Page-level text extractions
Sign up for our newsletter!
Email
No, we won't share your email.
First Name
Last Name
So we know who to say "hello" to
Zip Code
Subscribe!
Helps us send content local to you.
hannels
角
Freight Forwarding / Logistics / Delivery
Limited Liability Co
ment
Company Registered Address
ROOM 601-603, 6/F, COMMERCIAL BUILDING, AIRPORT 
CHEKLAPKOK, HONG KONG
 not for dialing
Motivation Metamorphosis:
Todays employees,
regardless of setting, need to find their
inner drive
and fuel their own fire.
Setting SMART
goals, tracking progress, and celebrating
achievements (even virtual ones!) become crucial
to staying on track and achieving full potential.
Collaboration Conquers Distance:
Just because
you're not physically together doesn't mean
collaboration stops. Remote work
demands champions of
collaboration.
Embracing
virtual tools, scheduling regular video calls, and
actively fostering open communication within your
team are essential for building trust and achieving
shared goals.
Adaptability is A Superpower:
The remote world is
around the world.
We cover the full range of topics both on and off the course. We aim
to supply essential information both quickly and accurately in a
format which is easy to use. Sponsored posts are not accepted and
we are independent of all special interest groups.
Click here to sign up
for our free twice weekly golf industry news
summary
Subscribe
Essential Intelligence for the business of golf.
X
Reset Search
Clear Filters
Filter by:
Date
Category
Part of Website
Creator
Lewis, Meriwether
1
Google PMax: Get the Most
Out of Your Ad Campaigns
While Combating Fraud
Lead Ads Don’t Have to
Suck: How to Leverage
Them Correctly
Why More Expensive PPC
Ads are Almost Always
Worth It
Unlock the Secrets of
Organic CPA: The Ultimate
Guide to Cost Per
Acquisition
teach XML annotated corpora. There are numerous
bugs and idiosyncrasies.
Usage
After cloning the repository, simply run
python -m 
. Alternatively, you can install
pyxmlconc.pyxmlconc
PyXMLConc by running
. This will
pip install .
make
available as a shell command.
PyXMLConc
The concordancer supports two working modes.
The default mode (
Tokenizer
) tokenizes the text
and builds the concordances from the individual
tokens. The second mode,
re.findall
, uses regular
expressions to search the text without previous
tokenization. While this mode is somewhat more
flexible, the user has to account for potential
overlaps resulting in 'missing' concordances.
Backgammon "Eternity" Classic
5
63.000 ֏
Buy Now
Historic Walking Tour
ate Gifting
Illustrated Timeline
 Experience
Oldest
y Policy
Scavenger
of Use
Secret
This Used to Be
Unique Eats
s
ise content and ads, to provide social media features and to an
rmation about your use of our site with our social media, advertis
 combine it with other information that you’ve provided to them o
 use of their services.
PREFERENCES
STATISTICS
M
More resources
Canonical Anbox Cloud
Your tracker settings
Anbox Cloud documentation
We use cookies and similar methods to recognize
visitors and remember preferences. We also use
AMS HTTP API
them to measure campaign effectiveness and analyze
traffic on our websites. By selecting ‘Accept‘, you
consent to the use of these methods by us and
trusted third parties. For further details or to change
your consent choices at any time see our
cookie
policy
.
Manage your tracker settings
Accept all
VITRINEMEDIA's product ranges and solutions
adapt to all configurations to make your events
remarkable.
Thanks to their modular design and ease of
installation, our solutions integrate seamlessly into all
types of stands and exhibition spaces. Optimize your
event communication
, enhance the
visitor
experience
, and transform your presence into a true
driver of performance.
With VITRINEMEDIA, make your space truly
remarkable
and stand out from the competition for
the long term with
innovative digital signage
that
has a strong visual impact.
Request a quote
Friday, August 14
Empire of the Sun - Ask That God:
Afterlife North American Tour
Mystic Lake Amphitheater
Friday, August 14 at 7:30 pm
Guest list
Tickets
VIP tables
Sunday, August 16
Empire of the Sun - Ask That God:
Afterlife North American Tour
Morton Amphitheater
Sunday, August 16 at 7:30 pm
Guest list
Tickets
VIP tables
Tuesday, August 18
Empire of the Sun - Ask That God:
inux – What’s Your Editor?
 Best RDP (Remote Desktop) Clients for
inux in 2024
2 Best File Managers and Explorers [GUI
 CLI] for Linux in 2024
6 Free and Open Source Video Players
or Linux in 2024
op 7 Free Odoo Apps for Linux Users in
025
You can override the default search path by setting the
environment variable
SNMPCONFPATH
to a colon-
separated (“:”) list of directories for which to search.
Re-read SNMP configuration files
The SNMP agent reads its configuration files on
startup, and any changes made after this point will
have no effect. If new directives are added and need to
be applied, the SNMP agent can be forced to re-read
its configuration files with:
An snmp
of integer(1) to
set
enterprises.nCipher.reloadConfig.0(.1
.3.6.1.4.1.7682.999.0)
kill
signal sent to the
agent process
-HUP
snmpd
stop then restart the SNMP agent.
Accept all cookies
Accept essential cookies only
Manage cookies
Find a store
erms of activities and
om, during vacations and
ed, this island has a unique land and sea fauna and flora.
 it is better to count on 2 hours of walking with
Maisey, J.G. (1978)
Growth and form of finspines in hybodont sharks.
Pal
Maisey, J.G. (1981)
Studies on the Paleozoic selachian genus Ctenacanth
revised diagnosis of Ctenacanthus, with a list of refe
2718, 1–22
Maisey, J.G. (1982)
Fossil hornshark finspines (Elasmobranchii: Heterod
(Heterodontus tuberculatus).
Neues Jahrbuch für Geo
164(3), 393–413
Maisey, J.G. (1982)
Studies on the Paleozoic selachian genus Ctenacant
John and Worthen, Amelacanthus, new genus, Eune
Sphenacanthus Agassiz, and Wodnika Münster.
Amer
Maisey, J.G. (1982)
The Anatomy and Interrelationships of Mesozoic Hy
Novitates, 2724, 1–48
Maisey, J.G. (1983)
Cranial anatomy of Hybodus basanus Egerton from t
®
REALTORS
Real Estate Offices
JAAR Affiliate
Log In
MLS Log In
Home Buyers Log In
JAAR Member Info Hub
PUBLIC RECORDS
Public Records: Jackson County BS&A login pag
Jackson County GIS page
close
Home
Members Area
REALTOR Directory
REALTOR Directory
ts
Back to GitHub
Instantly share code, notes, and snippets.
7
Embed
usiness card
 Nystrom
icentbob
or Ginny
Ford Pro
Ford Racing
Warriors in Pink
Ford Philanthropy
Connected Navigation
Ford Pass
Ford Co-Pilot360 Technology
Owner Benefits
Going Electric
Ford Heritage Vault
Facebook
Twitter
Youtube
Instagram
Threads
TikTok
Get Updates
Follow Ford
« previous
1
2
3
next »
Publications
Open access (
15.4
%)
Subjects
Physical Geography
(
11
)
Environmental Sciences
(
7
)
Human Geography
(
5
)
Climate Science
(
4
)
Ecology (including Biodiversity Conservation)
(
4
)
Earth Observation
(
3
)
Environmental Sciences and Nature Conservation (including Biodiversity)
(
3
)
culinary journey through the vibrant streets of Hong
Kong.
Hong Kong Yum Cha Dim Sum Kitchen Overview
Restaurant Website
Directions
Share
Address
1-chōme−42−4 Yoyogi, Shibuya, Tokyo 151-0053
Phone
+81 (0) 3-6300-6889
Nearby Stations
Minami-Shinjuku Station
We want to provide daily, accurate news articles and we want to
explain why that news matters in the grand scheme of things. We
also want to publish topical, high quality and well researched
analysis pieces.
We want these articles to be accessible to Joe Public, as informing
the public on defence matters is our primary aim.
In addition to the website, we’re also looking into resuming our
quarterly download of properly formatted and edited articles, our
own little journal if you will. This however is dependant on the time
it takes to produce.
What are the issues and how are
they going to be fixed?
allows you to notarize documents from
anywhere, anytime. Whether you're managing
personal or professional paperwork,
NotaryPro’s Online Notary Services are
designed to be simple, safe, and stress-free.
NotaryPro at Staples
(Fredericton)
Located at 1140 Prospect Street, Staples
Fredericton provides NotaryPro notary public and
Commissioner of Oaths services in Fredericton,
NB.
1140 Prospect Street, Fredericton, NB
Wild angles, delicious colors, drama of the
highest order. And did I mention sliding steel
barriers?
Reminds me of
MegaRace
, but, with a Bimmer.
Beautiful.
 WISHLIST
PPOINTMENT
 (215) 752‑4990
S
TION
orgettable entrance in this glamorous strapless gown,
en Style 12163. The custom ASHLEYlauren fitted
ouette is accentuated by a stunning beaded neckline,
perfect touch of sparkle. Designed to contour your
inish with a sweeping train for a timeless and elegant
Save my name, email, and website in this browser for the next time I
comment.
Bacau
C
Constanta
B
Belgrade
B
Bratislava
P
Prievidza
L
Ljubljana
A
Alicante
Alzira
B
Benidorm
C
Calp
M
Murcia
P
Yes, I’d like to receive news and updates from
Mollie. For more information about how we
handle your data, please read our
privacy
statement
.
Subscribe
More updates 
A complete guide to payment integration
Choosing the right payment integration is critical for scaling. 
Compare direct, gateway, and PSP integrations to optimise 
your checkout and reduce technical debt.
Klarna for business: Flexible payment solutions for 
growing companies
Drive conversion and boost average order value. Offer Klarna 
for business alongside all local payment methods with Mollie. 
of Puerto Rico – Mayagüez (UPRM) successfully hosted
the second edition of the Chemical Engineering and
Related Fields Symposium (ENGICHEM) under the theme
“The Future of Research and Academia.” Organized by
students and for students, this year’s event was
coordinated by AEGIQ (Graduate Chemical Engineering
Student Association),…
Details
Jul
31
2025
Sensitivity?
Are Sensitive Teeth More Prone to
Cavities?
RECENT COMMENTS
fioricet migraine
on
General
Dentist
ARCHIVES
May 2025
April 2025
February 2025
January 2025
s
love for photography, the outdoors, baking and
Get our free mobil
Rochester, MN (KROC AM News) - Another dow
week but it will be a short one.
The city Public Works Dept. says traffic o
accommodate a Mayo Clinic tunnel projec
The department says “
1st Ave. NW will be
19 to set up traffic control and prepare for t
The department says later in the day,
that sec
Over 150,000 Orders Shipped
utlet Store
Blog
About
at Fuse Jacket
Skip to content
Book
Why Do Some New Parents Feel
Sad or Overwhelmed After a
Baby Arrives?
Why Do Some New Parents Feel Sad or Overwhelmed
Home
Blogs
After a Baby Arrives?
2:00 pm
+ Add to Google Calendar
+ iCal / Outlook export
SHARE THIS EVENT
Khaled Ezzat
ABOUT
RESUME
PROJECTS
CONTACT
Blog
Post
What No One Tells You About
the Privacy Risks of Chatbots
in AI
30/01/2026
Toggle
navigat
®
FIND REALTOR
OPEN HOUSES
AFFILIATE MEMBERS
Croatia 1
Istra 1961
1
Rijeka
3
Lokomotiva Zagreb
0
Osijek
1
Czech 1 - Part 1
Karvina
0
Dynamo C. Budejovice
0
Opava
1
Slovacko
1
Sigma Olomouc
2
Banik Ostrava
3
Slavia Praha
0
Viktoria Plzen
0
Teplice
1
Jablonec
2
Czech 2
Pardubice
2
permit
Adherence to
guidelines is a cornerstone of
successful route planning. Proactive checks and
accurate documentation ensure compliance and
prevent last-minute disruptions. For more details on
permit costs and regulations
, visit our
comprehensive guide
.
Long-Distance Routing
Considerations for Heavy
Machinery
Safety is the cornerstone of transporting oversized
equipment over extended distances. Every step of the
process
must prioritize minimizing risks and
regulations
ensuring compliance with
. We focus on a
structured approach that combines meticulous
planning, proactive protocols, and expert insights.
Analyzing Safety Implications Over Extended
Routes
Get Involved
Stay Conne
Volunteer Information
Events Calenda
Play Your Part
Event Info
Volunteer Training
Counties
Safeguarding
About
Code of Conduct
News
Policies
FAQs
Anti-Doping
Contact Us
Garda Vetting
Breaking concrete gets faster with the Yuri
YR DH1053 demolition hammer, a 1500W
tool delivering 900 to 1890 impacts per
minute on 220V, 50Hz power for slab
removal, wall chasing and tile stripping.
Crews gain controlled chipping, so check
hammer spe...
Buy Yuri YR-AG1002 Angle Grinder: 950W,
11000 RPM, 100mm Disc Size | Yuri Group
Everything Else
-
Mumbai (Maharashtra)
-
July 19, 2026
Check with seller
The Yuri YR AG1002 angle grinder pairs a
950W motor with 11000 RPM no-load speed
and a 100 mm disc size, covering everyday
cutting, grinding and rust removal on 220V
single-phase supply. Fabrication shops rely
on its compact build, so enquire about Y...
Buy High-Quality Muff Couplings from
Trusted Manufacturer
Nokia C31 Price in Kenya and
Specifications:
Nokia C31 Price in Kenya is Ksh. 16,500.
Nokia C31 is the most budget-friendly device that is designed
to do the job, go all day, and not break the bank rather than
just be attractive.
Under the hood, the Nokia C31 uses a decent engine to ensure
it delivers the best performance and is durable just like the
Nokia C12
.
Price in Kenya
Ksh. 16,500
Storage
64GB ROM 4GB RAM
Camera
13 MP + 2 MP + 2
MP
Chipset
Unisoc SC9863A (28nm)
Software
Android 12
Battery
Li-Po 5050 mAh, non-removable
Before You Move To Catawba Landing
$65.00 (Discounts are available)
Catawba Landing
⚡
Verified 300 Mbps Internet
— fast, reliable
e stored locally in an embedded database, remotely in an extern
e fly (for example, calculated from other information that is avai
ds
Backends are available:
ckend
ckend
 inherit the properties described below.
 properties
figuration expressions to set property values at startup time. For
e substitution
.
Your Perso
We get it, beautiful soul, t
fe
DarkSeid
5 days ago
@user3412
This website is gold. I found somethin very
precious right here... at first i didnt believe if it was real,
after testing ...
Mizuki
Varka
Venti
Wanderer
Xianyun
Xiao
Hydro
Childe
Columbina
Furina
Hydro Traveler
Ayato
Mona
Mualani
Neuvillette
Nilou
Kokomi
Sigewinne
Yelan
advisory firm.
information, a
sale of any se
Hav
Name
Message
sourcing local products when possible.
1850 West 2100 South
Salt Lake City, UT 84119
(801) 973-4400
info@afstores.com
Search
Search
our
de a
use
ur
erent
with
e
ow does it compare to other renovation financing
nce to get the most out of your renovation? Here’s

* What is expected:
Nothing but the lines above from the one containing "Accept all cookies" through the one containing "Going Electric" should appear in the answer, each repeated exactly.

* Solved exercise:
Accept all cookies
Accept essential cookies only
Manage cookies
Find a store
erms of activities and
om, during vacations and
ed, this island has a unique land and sea fauna and flora.
 it is better to count on 2 hours of walking with
Maisey, J.G. (1978)
Growth and form of finspines in hybodont sharks.
Pal
Maisey, J.G. (1981)
Studies on the Paleozoic selachian genus Ctenacanth
revised diagnosis of Ctenacanthus, with a list of refe
2718, 1–22
Maisey, J.G. (1982)
Fossil hornshark finspines (Elasmobranchii: Heterod
(Heterodontus tuberculatus).
Neues Jahrbuch für Geo
164(3), 393–413
Maisey, J.G. (1982)
Studies on the Paleozoic selachian genus Ctenacant
John and Worthen, Amelacanthus, new genus, Eune
Sphenacanthus Agassiz, and Wodnika Münster.
Amer
Maisey, J.G. (1982)
The Anatomy and Interrelationships of Mesozoic Hy
Novitates, 2724, 1–48
Maisey, J.G. (1983)
Cranial anatomy of Hybodus basanus Egerton from t
®
REALTORS
Real Estate Offices
JAAR Affiliate
Log In
MLS Log In
Home Buyers Log In
JAAR Member Info Hub
PUBLIC RECORDS
Public Records: Jackson County BS&A login pag
Jackson County GIS page
close
Home
Members Area
REALTOR Directory
REALTOR Directory
ts
Back to GitHub
Instantly share code, notes, and snippets.
7
Embed
usiness card
 Nystrom
icentbob
or Ginny
Ford Pro
Ford Racing
Warriors in Pink
Ford Philanthropy
Connected Navigation
Ford Pass
Ford Co-Pilot360 Technology
Owner Benefits
Going Electric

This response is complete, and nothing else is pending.